Задания:
1 - Перепишите из текста о романе «Золото бунта» фрагмент между словами «При всей неоднозначности» и «современных русскоязычных читателей.» включительно.
2 - Где и когда происходит действие романа, если верить тексту о романе «Золото бунта»?

Исходный текст:
%%

При всей неоднозначности и «неровности» творчества Алексей Иванов по праву считается одним из наиболее видных мастеров современной русской прозы. В этот раз предметом нашего рассмотрения стал роман Иванова «Золото бунта, или вниз по реке теснин», написанный – страшно сказать – 15 лет назад. Много воды утекло с тех пор, но книга не пропала с радаров, о чем явно свидетельствуют регулярные переиздания, появление свежих «рецензий» и отзывов на различных книжных сервисах, что тоже достаточно показательно (к слову, не так давно об этой книге вспоминали и Г. Юзефович и А. Завозова на «Медузе»). Таким образом, можно сделать вывод о том, что сие творение А.Иванова активно (насколько это слово применимо к литературному произведению) участвует в формировании некоего литературного «канона» (если понятие «канон» все еще допустимо употреблять) многих современных русскоязычных читателей.
Но оставим теоретические размышления и вернемся непосредственно к роману. «Золото бунта» условно можно отнести к «исторической прозе» (очень не люблю этот термин) или, лучше сказать, «исторической» части творчества А.Иванова (наряду с «Сердцем пармы» и «Тоболом»). Действие романа происходит на Урале через пару лет после Пугачевского бунта. В центре повествования – молодой сплавщик Осташа Переход, чей отец – Петр Федорович Переход, один из лучших сплавщиков реки Чусовой – оказывается невольно втянут в историю с схоронением пугачевской казны (того самого «золота бунта») и гибнет при невыясненных обстоятельствах. Собственно, «что случилось с Переходом-старшим?» и «куда делось золото Пугачева?» – два главных вопроса, формирующих «детективную» линию сюжета. Именно гибель отца – единственного человека, доподлинно знающего, где находится золото – ставит под сомнение прежде, казалось бы, ясную судьбу Осташи: быть или не быть ему сплавщиком зависит теперь от того, сможет ли молодой Переход обелить имя отца, найдя проклятый клад, и сможет ли он сохранить свою душу при этом. Но обо всем по порядку.
Уже с первых страниц романа мы погружаемся в изобильный, половодный язык «уральской» прозы Иванова, бурлящий от обилия экзотической лексики, метафор и сравнений, подробных описаний Чусовой и ее окрестностей, легенд и преданий, большей частью придуманных самим писателем, словом, тот самый язык, за который иные превозносят, а иные – наоборот – хулят Иванова. (Редкая птица долетит до середины Днепра…) Редкий читатель сможет спуститься вниз по реке теснин, не разбившись об очередной – названный и подробно описанный Ивановым – боец, внезапно выросший за очередным поворотом сюжета. И, думаю, неслучайно мне вспомнилась эта во всех смыслах крылатая фраза из «Страшной мести»: подобно Гоголю, открывшему некогда для российского читателя неведомый прежде полуязыческий мир Малороссии, Иванов открывает своему читателю полуязыческий же мир Приуралья (и отчасти Сибири – в широком ее понимании), вернее, создает его на наших глазах. Но если в «Вечерах…» черти смешны и – по большому счету – безобидны, то в «Золоте…» бесы хитры, злопамятны и мстительны. Окрестности Диканьки вечно молоды и веселы, окрестности Чусовой древни и мрачны.

%%

Исходные данные:
%%

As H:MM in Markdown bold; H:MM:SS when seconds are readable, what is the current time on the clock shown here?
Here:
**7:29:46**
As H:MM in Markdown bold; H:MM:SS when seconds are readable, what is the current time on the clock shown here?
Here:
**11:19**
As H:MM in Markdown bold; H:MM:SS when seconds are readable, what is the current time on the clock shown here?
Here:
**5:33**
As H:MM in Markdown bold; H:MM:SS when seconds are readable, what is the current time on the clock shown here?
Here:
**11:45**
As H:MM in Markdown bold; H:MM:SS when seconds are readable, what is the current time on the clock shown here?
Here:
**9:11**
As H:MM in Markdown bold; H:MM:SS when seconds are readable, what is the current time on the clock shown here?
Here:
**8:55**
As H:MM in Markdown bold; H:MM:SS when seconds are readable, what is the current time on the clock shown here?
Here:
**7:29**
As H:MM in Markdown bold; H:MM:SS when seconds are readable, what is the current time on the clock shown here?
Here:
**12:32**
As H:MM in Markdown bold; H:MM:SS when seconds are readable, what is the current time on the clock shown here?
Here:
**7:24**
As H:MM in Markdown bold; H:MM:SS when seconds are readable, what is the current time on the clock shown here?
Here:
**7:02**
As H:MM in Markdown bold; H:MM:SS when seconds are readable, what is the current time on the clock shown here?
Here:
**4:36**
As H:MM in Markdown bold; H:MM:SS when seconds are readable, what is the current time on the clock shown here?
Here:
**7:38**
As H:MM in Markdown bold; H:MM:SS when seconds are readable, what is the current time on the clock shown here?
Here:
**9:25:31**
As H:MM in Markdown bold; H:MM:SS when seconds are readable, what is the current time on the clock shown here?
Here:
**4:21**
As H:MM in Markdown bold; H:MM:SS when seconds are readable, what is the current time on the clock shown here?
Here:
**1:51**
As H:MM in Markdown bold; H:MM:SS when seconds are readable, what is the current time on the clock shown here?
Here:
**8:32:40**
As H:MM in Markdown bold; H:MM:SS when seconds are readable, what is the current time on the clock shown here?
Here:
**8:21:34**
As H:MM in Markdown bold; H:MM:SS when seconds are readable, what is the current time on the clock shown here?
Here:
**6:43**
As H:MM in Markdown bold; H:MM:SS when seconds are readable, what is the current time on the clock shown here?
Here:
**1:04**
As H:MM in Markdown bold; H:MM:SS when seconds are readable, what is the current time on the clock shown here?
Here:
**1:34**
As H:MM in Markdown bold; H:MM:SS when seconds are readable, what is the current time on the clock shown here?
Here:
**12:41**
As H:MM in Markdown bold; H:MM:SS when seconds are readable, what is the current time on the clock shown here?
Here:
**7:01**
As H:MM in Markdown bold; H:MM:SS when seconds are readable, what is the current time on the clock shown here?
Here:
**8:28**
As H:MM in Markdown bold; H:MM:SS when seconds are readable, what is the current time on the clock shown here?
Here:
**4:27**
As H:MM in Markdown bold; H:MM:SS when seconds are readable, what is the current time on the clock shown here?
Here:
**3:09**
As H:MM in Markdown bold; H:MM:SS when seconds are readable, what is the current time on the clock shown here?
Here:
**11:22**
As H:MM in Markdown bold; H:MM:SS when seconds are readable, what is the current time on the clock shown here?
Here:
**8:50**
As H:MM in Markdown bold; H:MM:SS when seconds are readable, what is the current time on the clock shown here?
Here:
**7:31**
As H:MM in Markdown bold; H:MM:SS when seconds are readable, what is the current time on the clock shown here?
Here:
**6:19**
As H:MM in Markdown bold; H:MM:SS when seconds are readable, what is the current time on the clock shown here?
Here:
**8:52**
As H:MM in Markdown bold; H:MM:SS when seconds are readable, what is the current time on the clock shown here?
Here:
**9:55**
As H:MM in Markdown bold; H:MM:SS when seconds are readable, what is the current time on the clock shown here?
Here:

%%

Письменные ответы:
1 -
При всей неоднозначности и «неровности» творчества Алексей Иванов по праву считается одним из наиболее видных мастеров современной русской прозы. В этот раз предметом нашего рассмотрения стал роман Иванова «Золото бунта, или вниз по реке теснин», написанный – страшно сказать – 15 лет назад. Много воды утекло с тех пор, но книга не пропала с радаров, о чем явно свидетельствуют регулярные переиздания, появление свежих «рецензий» и отзывов на различных книжных сервисах, что тоже достаточно показательно (к слову, не так давно об этой книге вспоминали и Г. Юзефович и А. Завозова на «Медузе»). Таким образом, можно сделать вывод о том, что сие творение А.Иванова активно (насколько это слово применимо к литературному произведению) участвует в формировании некоего литературного «канона» (если понятие «канон» все еще допустимо употреблять) многих современных русскоязычных читателей.

2 - Действие романа происходит на Урале через пару лет после Пугачевского бунта.